For this reason, Lockheed's reliance on United States v. Coopers Lybrand, 550 F.2d 615 (10th Cir. 1977), is also misplaced. There, the Tenth Circuit expressed concern that the Government was "for the mere sake of its convenience, impos[ing] unnecessary burdens on a taxpayer in conducting an audit or investigation." Id. at 621. Here quite the opposite situation arises. The EEOC is attempting to locate relevant information so that subsequent requests for information are tailored accordingly and the company will not have to respond to overly burdensome requests. Indeed, it is cases like Coopers Lybrand and Ford Motor Credit that may have prompted the EEOC to adopt its present approach of first seeking information on computerized personnel data.
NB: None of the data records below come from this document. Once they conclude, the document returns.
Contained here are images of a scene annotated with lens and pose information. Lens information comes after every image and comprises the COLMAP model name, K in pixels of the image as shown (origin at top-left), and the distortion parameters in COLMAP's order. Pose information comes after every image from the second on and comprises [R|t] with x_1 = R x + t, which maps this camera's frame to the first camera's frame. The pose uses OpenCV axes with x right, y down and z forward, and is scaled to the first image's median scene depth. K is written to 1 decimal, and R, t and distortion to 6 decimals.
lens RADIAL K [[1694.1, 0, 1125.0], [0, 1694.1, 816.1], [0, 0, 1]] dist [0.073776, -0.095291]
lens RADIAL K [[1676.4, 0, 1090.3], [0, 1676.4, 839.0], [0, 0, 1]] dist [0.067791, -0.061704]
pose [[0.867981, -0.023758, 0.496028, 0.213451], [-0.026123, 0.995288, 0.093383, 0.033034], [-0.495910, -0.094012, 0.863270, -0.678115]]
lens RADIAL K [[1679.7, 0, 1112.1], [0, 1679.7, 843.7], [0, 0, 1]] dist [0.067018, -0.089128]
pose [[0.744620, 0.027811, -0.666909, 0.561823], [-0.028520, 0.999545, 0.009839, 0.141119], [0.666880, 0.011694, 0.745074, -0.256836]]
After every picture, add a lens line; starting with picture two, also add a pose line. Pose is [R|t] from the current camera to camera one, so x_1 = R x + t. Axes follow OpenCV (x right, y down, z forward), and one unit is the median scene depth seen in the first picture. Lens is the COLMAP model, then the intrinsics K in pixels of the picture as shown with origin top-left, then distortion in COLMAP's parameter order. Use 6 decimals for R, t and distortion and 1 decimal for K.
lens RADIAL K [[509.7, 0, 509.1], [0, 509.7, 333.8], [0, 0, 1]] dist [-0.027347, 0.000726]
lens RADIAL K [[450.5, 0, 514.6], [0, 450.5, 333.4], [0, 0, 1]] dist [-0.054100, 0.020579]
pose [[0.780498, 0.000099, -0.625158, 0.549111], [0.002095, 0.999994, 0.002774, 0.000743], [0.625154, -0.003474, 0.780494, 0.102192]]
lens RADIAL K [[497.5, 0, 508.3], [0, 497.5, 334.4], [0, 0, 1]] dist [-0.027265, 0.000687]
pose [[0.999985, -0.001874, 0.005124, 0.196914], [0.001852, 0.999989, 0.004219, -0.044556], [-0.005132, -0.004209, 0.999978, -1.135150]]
This approach ensures the Commission misses no relevant data, while minimizing the burden on the employer and the extent to which it must provide irrelevant information to the EEOC.
In sum, in asking Lockheed to identify what computerized personnel files it had maintained, the EEOC subpoenaed relevant information, i.e., information that affords it an opportunity to determine what material "might cast light on the allegations against the employer." Shell Oil, 466 U.S. at 69. Accordingly, the district court's order enforcing the subpoena is
Indeed, in Shell Oil itself, the lower courts, in rulings not appealed to the Supreme Court, held that the EEOC had the authority to subpoena information "regarding the existence of personnel data on computer file." Shell Oil v. EEOC, 676 F.2d 322, 324 n. 2, 326 (8th Cir. 1982).